> [The data]
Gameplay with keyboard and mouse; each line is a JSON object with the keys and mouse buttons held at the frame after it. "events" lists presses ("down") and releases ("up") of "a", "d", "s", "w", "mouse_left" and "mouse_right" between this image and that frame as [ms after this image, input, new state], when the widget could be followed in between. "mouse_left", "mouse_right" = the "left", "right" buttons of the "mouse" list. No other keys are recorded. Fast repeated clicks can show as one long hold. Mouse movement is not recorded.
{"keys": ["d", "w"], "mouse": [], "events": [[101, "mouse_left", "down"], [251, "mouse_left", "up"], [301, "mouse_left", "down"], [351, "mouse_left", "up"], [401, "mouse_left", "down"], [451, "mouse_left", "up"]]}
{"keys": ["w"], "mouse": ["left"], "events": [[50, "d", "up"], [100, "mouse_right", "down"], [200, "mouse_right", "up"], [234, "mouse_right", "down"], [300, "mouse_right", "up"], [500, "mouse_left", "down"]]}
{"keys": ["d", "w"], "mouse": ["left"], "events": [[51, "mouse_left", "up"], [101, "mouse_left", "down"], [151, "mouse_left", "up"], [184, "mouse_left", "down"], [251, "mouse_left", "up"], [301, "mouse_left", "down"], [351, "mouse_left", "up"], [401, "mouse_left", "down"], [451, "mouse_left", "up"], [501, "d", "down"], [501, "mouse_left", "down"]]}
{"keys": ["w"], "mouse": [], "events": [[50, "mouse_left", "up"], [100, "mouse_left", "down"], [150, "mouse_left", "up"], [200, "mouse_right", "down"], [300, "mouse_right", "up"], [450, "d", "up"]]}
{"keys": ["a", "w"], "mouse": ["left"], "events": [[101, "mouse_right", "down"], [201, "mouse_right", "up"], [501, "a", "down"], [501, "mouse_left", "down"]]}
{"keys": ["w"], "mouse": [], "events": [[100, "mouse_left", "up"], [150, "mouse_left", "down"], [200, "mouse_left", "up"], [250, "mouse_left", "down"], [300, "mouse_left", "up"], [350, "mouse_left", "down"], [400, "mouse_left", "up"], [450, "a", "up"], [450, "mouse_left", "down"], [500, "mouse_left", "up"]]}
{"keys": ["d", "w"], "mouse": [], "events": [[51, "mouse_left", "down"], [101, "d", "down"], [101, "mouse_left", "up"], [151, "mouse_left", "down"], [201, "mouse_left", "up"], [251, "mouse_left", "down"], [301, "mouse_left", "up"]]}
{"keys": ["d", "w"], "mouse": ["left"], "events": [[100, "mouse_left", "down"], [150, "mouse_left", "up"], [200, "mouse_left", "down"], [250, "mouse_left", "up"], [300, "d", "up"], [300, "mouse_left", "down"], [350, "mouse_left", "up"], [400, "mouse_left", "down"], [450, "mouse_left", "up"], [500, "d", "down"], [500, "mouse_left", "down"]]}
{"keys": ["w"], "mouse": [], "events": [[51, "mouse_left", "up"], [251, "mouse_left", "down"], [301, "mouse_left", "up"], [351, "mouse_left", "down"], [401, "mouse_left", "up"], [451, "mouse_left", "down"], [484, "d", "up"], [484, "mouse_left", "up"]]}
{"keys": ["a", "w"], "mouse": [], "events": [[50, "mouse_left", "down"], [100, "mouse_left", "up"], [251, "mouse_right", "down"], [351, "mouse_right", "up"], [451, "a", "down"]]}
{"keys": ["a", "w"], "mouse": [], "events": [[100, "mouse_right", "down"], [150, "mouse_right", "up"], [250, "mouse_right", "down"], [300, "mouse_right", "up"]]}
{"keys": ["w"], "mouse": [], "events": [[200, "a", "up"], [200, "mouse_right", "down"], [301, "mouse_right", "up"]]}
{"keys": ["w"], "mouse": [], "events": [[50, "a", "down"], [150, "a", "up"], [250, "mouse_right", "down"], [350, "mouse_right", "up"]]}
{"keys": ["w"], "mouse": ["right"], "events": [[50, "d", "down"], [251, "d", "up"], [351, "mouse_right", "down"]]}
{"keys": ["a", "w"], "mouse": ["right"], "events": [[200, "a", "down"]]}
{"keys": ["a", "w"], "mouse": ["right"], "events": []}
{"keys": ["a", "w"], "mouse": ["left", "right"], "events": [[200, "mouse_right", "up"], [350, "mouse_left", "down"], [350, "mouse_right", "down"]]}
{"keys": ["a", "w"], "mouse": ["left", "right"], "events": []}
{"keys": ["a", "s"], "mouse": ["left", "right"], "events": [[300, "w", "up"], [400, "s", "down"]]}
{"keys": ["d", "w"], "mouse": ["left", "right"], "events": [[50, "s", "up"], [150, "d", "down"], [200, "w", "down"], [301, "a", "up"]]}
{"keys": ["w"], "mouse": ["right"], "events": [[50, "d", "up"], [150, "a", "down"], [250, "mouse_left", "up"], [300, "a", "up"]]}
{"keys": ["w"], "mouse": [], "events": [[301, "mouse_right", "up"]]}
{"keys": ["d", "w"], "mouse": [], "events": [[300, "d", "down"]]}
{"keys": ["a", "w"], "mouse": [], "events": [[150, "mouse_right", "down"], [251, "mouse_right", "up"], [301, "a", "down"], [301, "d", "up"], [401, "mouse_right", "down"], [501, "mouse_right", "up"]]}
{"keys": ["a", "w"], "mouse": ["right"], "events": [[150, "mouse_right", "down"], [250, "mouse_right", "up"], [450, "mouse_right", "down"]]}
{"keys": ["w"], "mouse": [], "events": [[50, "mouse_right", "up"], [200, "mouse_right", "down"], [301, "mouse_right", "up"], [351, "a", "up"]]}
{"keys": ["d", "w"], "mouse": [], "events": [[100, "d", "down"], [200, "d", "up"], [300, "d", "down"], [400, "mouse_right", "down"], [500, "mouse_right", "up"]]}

> [Prompt] The records above must be transcribed without a single omission.

> [Exercise result]
Gameplay with keyboard and mouse; each line is a JSON object with the keys and mouse buttons held at the frame after it. "events" lists presses ("down") and releases ("up") of "a", "d", "s", "w", "mouse_left" and "mouse_right" between this image and that frame as [ms after this image, input, new state], when the widget could be followed in between. "mouse_left", "mouse_right" = the "left", "right" buttons of the "mouse" list. No other keys are recorded. Fast repeated clicks can show as one long hold. Mouse movement is not recorded.
{"keys": ["d", "w"], "mouse": [], "events": [[101, "mouse_left", "down"], [251, "mouse_left", "up"], [301, "mouse_left", "down"], [351, "mouse_left", "up"], [401, "mouse_left", "down"], [451, "mouse_left", "up"]]}
{"keys": ["w"], "mouse": ["left"], "events": [[50, "d", "up"], [100, "mouse_right", "down"], [200, "mouse_right", "up"], [234, "mouse_right", "down"], [300, "mouse_right", "up"], [500, "mouse_left", "down"]]}
{"keys": ["d", "w"], "mouse": ["left"], "events": [[51, "mouse_left", "up"], [101, "mouse_left", "down"], [151, "mouse_left", "up"], [184, "mouse_left", "down"], [251, "mouse_left", "up"], [301, "mouse_left", "down"], [351, "mouse_left", "up"], [401, "mouse_left", "down"], [451, "mouse_left", "up"], [501, "d", "down"], [501, "mouse_left", "down"]]}
{"keys": ["w"], "mouse": [], "events": [[50, "mouse_left", "up"], [100, "mouse_left", "down"], [150, "mouse_left", "up"], [200, "mouse_right", "down"], [300, "mouse_right", "up"], [450, "d", "up"]]}
{"keys": ["a", "w"], "mouse": ["left"], "events": [[101, "mouse_right", "down"], [201, "mouse_right", "up"], [501, "a", "down"], [501, "mouse_left", "down"]]}
{"keys": ["w"], "mouse": [], "events": [[100, "mouse_left", "up"], [150, "mouse_left", "down"], [200, "mouse_left", "up"], [250, "mouse_left", "down"], [300, "mouse_left", "up"], [350, "mouse_left", "down"], [400, "mouse_left", "up"], [450, "a", "up"], [450, "mouse_left", "down"], [500, "mouse_left", "up"]]}
{"keys": ["d", "w"], "mouse": [], "events": [[51, "mouse_left", "down"], [101, "d", "down"], [101, "mouse_left", "up"], [151, "mouse_left", "down"], [201, "mouse_left", "up"], [251, "mouse_left", "down"], [301, "mouse_left", "up"]]}
{"keys": ["d", "w"], "mouse": ["left"], "events": [[100, "mouse_left", "down"], [150, "mouse_left", "up"], [200, "mouse_left", "down"], [250, "mouse_left", "up"], [300, "d", "up"], [300, "mouse_left", "down"], [350, "mouse_left", "up"], [400, "mouse_left", "down"], [450, "mouse_left", "up"], [500, "d", "down"], [500, "mouse_left", "down"]]}
{"keys": ["w"], "mouse": [], "events": [[51, "mouse_left", "up"], [251, "mouse_left", "down"], [301, "mouse_left", "up"], [351, "mouse_left", "down"], [401, "mouse_left", "up"], [451, "mouse_left", "down"], [484, "d", "up"], [484, "mouse_left", "up"]]}
{"keys": ["a", "w"], "mouse": [], "events": [[50, "mouse_left", "down"], [100, "mouse_left", "up"], [251, "mouse_right", "down"], [351, "mouse_right", "up"], [451, "a", "down"]]}
{"keys": ["a", "w"], "mouse": [], "events": [[100, "mouse_right", "down"], [150, "mouse_right", "up"], [250, "mouse_right", "down"], [300, "mouse_right", "up"]]}
{"keys": ["w"], "mouse": [], "events": [[200, "a", "up"], [200, "mouse_right", "down"], [301, "mouse_right", "up"]]}
{"keys": ["w"], "mouse": [], "events": [[50, "a", "down"], [150, "a", "up"], [250, "mouse_right", "down"], [350, "mouse_right", "up"]]}
{"keys": ["w"], "mouse": ["right"], "events": [[50, "d", "down"], [251, "d", "up"], [351, "mouse_right", "down"]]}
{"keys": ["a", "w"], "mouse": ["right"], "events": [[200, "a", "down"]]}
{"keys": ["a", "w"], "mouse": ["right"], "events": []}
{"keys": ["a", "w"], "mouse": ["left", "right"], "events": [[200, "mouse_right", "up"], [350, "mouse_left", "down"], [350, "mouse_right", "down"]]}
{"keys": ["a", "w"], "mouse": ["left", "right"], "events": []}
{"keys": ["a", "s"], "mouse": ["left", "right"], "events": [[300, "w", "up"], [400, "s", "down"]]}
{"keys": ["d", "w"], "mouse": ["left", "right"], "events": [[50, "s", "up"], [150, "d", "down"], [200, "w", "down"], [301, "a", "up"]]}
{"keys": ["w"], "mouse": ["right"], "events": [[50, "d", "up"], [150, "a", "down"], [250, "mouse_left", "up"], [300, "a", "up"]]}
{"keys": ["w"], "mouse": [], "events": [[301, "mouse_right", "up"]]}
{"keys": ["d", "w"], "mouse": [], "events": [[300, "d", "down"]]}
{"keys": ["a", "w"], "mouse": [], "events": [[150, "mouse_right", "down"], [251, "mouse_right", "up"], [301, "a", "down"], [301, "d", "up"], [401, "mouse_right", "down"], [501, "mouse_right", "up"]]}
{"keys": ["a", "w"], "mouse": ["right"], "events": [[150, "mouse_right", "down"], [250, "mouse_right", "up"], [450, "mouse_right", "down"]]}
{"keys": ["w"], "mouse": [], "events": [[50, "mouse_right", "up"], [200, "mouse_right", "down"], [301, "mouse_right", "up"], [351, "a", "up"]]}
{"keys": ["d", "w"], "mouse": [], "events": [[100, "d", "down"], [200, "d", "up"], [300, "d", "down"], [400, "mouse_right", "down"], [500, "mouse_right", "up"]]}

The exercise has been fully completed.